■ WHAT IS EXPECTED
The answer should match the entries that follow exactly, except that no image appears in it.

Stored data:

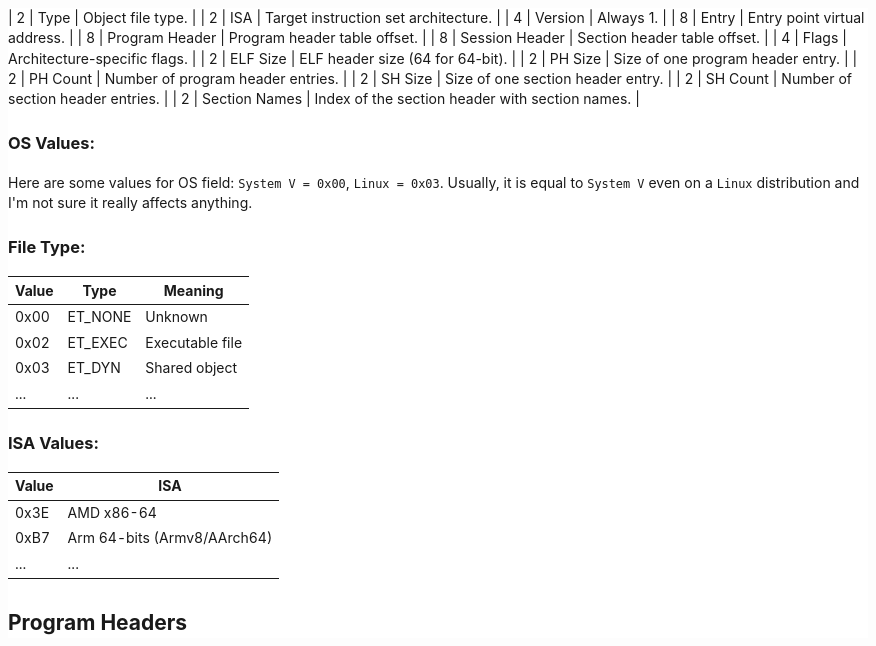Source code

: |            2 | Type           | Object file type.                                                 |
|            2 | ISA            | Target instruction set architecture.                              |
|            4 | Version        | Always 1.                                                         |
|            8 | Entry          | Entry point virtual address.                                      |
|            8 | Program Header | Program header table offset.                                      |
|            8 | Session Header | Section header table offset.                                      |
|            4 | Flags          | Architecture-specific flags.                                      |
|            2 | ELF Size       | ELF header size (64 for 64-bit).                                  |
|            2 | PH Size        | Size of one program header entry.                                 |
|            2 | PH Count       | Number of program header entries.                                 |
|            2 | SH Size        | Size of one section header entry.                                 |
|            2 | SH Count       | Number of section header entries.                                 |
|            2 | Section Names  | Index of the section header with section names.                   |

### OS Values:

Here are some values for OS field: `System V = 0x00`, `Linux = 0x03`. Usually, it is equal to `System V` even on a `Linux` distribution and I'm not sure it really affects anything.

### File Type:

| Value | Type    | Meaning         |
| ----- | ------- | --------------- |
| 0x00  | ET_NONE | Unknown         |
| 0x02  | ET_EXEC | Executable file |
| 0x03  | ET_DYN  | Shared object   |
| ...   | ...     | ...             |

### ISA Values:

| Value | ISA                         |
| ----- | --------------------------- |
| 0x3E  | AMD x86-64                  |
| 0xB7  | Arm 64-bits (Armv8/AArch64) |
| ...   | ...                         |

## Program Headers
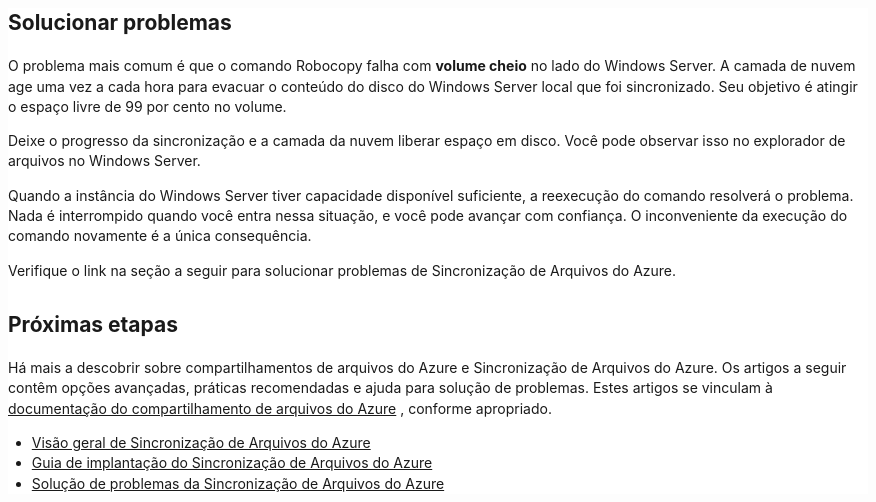 ## <a name="troubleshoot"></a>Solucionar problemas

O problema mais comum é que o comando Robocopy falha com **volume cheio** no lado do Windows Server. A camada de nuvem age uma vez a cada hora para evacuar o conteúdo do disco do Windows Server local que foi sincronizado. Seu objetivo é atingir o espaço livre de 99 por cento no volume.

Deixe o progresso da sincronização e a camada da nuvem liberar espaço em disco. Você pode observar isso no explorador de arquivos no Windows Server.

Quando a instância do Windows Server tiver capacidade disponível suficiente, a reexecução do comando resolverá o problema. Nada é interrompido quando você entra nessa situação, e você pode avançar com confiança. O inconveniente da execução do comando novamente é a única consequência.

Verifique o link na seção a seguir para solucionar problemas de Sincronização de Arquivos do Azure.

## <a name="next-steps"></a>Próximas etapas

Há mais a descobrir sobre compartilhamentos de arquivos do Azure e Sincronização de Arquivos do Azure. Os artigos a seguir contêm opções avançadas, práticas recomendadas e ajuda para solução de problemas. Estes artigos se vinculam à [documentação do compartilhamento de arquivos do Azure](storage-files-introduction.md) , conforme apropriado.

* [Visão geral de Sincronização de Arquivos do Azure](./storage-sync-files-planning.md)
* [Guia de implantação do Sincronização de Arquivos do Azure](./storage-how-to-create-file-share.md)
* [Solução de problemas da Sincronização de Arquivos do Azure](storage-sync-files-troubleshoot.md)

■ RESULT OF THIS EXERCISE
Source code

: |            2 | Type           | Object file type.                                                 |
|            2 | ISA            | Target instruction set architecture.                              |
|            4 | Version        | Always 1.                                                         |
|            8 | Entry          | Entry point virtual address.                                      |
|            8 | Program Header | Program header table offset.                                      |
|            8 | Session Header | Section header table offset.                                      |
|            4 | Flags          | Architecture-specific flags.                                      |
|            2 | ELF Size       | ELF header size (64 for 64-bit).                                  |
|            2 | PH Size        | Size of one program header entry.                                 |
|            2 | PH Count       | Number of program header entries.                                 |
|            2 | SH Size        | Size of one section header entry.                                 |
|            2 | SH Count       | Number of section header entries.                                 |
|            2 | Section Names  | Index of the section header with section names.                   |

### OS Values:

Here are some values for OS field: `System V = 0x00`, `Linux = 0x03`. Usually, it is equal to `System V` even on a `Linux` distribution and I'm not sure it really affects anything.

### File Type:

| Value | Type    | Meaning         |
| ----- | ------- | --------------- |
| 0x00  | ET_NONE | Unknown         |
| 0x02  | ET_EXEC | Executable file |
| 0x03  | ET_DYN  | Shared object   |
| ...   | ...     | ...             |

### ISA Values:

| Value | ISA                         |
| ----- | --------------------------- |
| 0x3E  | AMD x86-64                  |
| 0xB7  | Arm 64-bits (Armv8/AArch64) |
| ...   | ...                         |

## Program Headers
 ## <a name="troubleshoot"></a>Solucionar problemas

O problema mais comum é que o comando Robocopy falha com **volume cheio** no lado do Windows Server. A camada de nuvem age uma vez a cada hora para evacuar o conteúdo do disco do Windows Server local que foi sincronizado. Seu objetivo é atingir o espaço livre de 99 por cento no volume.

Deixe o progresso da sincronização e a camada da nuvem liberar espaço em disco. Você pode observar isso no explorador de arquivos no Windows Server.

Quando a instância do Windows Server tiver capacidade disponível suficiente, a reexecução do comando resolverá o problema. Nada é interrompido quando você entra nessa situação, e você pode avançar com confiança. O inconveniente da execução do comando novamente é a única consequência.

Verifique o link na seção a seguir para solucionar problemas de Sincronização de Arquivos do Azure.

## <a name="next-steps"></a>Próximas etapas

Há mais a descobrir sobre compartilhamentos de arquivos do Azure e Sincronização de Arquivos do Azure. Os artigos a seguir contêm opções avançadas, práticas recomendadas e ajuda para solução de problemas. Estes artigos se vinculam à [documentação do compartilhamento de arquivos do Azure](storage-files-introduction.md) , conforme apropriado.

* [Visão geral de Sincronização de Arquivos do Azure](./storage-sync-files-planning.md)
* [Guia de implantação do Sincronização de Arquivos do Azure](./storage-how-to-create-file-share.md)
* [Solução de problemas da Sincronização de Arquivos do Azure](storage-sync-files-troubleshoot.md)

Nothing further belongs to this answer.